In his message, Brennan said the use of embryonic stem cells at any stage of a vaccine’s development means Catholics cannot avail themselves of its scientific results.

“I won’t be able to take a vaccine, brothers and sisters, and I encourage you not to, if it was developed with material from stem cells that were derived from a baby that was aborted, or material that was cast off from artificial insemination of a human embryo,” he said. “That’s morally unacceptable for us.”

Brennan said he is not opposed to vaccines in general, and noted that he has received vaccines for the flu and pneumonia, but said he is specifically opposed to vaccines derived from babies “whose lives were taken.”

He cited the Pfizer vaccine by name, which — along with another vaccine from Moderna — has been roundly celebrated as a breakthrough in the fight against the coronavirus.

Pfizer spokeswoman Jerica Pitts said Thursday the company has not used stem cells in its COVID-19 vaccine program.

“Not a single stage has had it,” she said.

Representatives for Moderna did not immediately respond to requests for comment.

Both vaccine candidates are made with a snippet of the coronavirus’ genetic code, and both are estimated to be roughly 95% effective.
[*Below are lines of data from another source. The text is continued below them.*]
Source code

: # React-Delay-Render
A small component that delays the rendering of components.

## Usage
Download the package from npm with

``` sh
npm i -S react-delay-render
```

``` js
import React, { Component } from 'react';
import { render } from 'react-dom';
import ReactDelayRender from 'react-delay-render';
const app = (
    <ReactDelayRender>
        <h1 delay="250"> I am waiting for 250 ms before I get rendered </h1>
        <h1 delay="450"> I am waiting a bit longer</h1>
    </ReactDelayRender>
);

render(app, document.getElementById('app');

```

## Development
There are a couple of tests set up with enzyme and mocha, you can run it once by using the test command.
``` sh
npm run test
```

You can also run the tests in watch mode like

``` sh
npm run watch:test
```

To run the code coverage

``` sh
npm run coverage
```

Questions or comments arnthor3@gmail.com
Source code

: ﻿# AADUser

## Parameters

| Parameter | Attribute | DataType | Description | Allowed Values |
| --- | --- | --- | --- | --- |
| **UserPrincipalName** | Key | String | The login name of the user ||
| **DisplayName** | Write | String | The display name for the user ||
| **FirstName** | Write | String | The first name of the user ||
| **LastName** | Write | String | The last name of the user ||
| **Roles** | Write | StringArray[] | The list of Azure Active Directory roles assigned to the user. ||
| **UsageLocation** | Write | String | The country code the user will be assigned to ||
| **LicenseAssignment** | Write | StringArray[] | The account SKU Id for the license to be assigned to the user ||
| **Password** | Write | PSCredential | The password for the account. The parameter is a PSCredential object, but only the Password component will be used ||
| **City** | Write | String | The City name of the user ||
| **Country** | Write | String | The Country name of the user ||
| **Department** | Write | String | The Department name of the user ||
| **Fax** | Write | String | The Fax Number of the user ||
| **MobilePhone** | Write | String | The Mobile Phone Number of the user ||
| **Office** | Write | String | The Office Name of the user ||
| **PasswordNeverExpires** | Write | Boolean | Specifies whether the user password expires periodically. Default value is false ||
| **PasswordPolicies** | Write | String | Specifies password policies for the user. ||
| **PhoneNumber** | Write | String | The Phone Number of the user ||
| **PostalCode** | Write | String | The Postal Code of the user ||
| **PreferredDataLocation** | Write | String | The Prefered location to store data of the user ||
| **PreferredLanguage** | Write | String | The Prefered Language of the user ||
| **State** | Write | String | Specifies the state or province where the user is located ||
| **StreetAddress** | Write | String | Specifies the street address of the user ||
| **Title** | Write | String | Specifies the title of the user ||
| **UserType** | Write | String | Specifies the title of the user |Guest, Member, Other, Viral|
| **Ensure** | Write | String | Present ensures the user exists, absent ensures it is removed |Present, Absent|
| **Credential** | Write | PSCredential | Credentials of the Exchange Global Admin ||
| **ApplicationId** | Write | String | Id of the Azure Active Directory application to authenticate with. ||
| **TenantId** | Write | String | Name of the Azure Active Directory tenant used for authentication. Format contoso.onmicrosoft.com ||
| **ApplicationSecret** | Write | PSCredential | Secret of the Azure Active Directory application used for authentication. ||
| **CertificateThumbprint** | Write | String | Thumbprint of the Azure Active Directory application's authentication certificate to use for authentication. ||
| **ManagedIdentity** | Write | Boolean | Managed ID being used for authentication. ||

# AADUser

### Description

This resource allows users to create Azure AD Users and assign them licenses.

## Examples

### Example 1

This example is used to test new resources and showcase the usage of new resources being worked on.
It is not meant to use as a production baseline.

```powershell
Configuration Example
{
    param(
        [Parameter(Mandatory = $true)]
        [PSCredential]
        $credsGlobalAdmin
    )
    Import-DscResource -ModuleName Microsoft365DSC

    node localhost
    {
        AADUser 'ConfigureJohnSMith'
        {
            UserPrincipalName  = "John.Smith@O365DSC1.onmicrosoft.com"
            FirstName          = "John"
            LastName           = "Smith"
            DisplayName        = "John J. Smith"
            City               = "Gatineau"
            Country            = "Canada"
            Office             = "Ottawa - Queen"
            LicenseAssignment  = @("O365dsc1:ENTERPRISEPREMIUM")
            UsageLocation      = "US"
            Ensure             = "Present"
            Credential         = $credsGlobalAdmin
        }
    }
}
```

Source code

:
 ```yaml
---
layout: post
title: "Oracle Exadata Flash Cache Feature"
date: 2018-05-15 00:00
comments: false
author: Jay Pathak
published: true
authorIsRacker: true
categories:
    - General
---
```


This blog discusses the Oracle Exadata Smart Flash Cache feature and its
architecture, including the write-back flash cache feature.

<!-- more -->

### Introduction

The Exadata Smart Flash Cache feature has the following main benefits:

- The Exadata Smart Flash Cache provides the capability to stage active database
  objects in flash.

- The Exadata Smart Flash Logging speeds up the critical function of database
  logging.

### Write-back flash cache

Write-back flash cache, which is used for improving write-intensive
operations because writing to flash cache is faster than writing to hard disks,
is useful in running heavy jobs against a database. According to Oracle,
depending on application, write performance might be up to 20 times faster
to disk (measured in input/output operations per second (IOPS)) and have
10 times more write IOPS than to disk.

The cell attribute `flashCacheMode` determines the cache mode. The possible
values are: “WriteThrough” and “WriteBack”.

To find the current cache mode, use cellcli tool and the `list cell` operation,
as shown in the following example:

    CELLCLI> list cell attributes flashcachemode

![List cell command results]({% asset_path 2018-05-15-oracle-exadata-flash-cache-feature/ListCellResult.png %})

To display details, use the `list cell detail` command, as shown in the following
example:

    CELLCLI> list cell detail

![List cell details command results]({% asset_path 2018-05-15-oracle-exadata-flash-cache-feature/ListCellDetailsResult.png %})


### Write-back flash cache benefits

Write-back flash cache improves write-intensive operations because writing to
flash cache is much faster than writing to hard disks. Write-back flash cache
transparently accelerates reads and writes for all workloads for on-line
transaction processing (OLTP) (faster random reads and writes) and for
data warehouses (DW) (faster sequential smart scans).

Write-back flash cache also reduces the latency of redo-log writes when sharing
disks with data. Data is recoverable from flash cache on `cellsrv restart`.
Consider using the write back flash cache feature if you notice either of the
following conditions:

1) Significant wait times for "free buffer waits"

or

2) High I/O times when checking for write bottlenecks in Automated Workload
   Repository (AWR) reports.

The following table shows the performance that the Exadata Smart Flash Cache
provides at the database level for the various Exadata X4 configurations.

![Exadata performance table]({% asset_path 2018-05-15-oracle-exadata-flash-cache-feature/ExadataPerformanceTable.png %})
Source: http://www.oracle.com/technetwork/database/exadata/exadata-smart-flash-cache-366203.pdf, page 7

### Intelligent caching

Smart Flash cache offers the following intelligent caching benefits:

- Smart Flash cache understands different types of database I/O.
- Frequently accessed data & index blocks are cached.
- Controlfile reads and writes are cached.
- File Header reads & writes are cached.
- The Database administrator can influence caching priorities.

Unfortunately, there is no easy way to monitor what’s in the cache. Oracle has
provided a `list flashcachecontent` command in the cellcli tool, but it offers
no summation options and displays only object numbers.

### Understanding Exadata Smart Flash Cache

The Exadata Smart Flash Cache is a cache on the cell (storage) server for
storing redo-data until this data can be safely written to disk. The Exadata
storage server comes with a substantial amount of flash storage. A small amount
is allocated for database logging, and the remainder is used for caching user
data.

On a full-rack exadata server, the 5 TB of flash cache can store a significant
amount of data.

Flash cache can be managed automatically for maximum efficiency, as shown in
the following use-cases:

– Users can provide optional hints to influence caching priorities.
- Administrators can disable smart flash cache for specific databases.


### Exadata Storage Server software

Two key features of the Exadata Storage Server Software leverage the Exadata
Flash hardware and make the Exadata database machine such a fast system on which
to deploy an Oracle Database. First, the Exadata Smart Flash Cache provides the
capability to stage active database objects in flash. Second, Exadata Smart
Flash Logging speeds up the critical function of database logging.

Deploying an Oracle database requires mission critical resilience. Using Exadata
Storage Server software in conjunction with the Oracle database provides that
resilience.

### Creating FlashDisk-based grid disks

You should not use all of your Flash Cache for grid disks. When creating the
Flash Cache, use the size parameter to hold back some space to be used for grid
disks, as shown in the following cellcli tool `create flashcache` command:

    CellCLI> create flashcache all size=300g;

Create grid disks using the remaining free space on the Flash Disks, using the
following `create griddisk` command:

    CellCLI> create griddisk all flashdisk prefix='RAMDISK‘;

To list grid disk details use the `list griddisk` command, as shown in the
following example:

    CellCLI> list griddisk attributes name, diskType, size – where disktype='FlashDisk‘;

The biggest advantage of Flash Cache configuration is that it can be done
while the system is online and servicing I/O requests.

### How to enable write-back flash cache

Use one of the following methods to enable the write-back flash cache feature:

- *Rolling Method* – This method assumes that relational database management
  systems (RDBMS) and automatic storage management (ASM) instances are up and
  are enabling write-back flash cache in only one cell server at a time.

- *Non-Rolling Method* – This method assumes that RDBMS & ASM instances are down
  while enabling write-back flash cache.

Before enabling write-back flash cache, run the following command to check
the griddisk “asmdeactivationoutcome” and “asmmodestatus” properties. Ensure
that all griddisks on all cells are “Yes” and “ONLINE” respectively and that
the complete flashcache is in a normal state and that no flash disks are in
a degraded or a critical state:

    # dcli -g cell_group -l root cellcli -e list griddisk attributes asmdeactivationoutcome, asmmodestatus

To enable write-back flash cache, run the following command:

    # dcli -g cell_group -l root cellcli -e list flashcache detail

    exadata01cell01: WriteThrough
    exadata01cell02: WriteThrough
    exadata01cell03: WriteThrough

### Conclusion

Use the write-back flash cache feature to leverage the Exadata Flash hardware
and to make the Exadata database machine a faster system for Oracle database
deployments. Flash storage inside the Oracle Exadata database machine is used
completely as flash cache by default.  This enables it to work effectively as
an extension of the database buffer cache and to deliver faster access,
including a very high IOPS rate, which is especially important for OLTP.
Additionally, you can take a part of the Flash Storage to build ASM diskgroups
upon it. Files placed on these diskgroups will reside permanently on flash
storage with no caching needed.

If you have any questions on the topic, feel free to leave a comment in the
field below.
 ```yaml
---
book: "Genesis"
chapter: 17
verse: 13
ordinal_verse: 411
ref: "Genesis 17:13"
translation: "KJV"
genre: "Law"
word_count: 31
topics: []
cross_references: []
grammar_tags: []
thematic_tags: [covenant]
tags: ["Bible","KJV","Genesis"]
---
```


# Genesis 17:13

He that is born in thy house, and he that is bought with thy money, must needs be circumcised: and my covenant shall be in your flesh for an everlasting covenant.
U.S. officials have said they hope to have about 300 million doses of effective vaccines available for distribution by January.

But Brennan joins a growing chorus of Catholic organizations concerned about stem cells and COVID-19 vaccines. In April, more than 20 Catholic leaders and prominent members of the U.S. Conference of Catholic Bishops signed a letter to the commissioner of the Food and Drug Administration urging the federal government to follow “moral principles” in the development of a coronavirus vaccine.

“It is critically important that Americans have access to a vaccine that is produced ethically,” they wrote. “No American should be forced to choose between being vaccinated against this potentially deadly virus and violating his or her conscience.”

In July, the Philadelphia-based National Catholic Bioethics Center shared a statement in which President Joseph Meany described the potential reliance on a stem cell-developed vaccine as a “nightmare scenario” that would “cause major conscience problems for pro-lifers and Catholics.”

Meany went on to say that he is confident that researchers can develop a vaccine for the virus without making use of such cells, something Brennan stated as well.

“Thank goodness there are some that are being developed … that have no connection at all with any of that material,” Brennan said. “I don’t want to cause anyone pain. I don’t want to cause anyone to be less hopeful than they normally would be about coming to grips with this terrible pandemic.”

But his words come amid an alarming nationwide surge of COVID-19. More than a million new cases were recorded last week alone, and California is currently sustaining its highest-ever counts for daily cases, surpassing 10,000 new daily cases four times in the last week and recording a single-day high of more than 5,000 new cases on Thursday.

Neither Meany, Brennan nor the chancellor of the Fresno Diocese responded to requests for comment.